On January 25, 2011, the Securities and Exchange Commission ("SEC") adopted rules implementing section 14A of the Securities Exchange Act of 1934, which was enacted by section 951 of the Dodd-Frank Wall Street Reform and Consumer Protection Act. These rules relate to so-called "say-on-pay," "say-on-frequency," and "say-on-golden parachutes" votes.

The adopted rules generally follow the rules proposed October 18, 2010. For a copy of our report regarding the proposed rules, click the following link.

Of particular interest for issuers who are already well into their schedule of preparation for the 2011 annual meeting, the adopted rules include, as did the proposed rules, an amendment to Rule 14a-6 to provide that the required shareholder advisory votes on executive compensation and the frequency of advisory votes on executive compensation will not trigger a requirement to file preliminary proxy materials with the SEC 10 days before mailing. As the rules do not become effective until 60 days after publication in the Federal Register, a short time-period exists when issuers are technically required to file preliminary proxy materials. The SEC addresses this issue in its transition rules, providing that until the adopted rules become effective, it will not object if issuers do not file preliminary proxy materials.

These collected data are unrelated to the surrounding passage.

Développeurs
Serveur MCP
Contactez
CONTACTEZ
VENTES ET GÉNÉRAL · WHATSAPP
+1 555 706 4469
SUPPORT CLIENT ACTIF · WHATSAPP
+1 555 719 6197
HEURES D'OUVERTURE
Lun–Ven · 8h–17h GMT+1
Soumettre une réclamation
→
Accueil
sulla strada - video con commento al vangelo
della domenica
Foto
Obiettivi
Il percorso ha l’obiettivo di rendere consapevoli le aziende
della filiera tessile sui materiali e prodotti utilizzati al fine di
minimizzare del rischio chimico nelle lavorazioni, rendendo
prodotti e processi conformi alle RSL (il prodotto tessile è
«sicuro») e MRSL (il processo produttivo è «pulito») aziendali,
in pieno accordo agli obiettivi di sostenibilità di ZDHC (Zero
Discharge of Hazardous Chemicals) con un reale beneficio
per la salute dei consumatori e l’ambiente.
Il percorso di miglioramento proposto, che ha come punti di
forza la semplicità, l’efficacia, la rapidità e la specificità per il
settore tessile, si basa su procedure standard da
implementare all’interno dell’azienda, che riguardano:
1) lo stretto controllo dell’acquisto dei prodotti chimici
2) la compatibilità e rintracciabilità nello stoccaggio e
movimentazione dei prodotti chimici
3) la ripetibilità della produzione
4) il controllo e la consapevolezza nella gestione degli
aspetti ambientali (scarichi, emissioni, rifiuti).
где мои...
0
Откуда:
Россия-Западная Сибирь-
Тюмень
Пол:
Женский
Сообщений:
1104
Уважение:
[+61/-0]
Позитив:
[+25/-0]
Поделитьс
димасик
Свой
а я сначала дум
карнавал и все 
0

Notably, the adopted rules differ from the proposed rules in amending Rule 14a-8. The proposed rules included a note to Rule 14a-8(i)(10) that stated that a company could exclude, as substantially implemented, a shareholder proposal that would provide an advisory vote or seek future advisory votes on executive compensation, or that would relate to the frequency of such votes-provided the company has adopted a policy on the frequency of such votes that is consistent with the frequency that received a plurality of the votes cast in the most recent nonbinding frequency vote.

As adopted, the note to Rule 14a-8(i)(10) would allow such an exclusion if the company has adopted a policy on frequency that is consistent with the frequency that received a majority of the votes cast in the most recent nonbinding frequency vote. This is a higher threshold, and will reduce the likelihood that companies will be able to rely on this basis for exclusion.

Another change in the adopted rules relates to the requirement of reporting the company's decision as to how frequently say-on-pay votes will be held, based on the results of the shareholder advisory vote. The proposed rules required that such decision be disclosed in the Form 10-Q for the period during which the meeting was held. Under the adopted rules, such decision must be disclosed in a Form 8-K filed not more than 150 calendar days after the meeting, but not later than 60 days prior to the 14a-8 deadline for shareholder proposals for the next annual meeting.

As part of the rules, the SEC adopted a temporary exemption so that smaller reporting companies are not required to conduct say-on-pay or say-on-frequency votes until annual meetings occurring on or after January 21, 2013. There is no similar exemption for say-on-golden-parachute votes.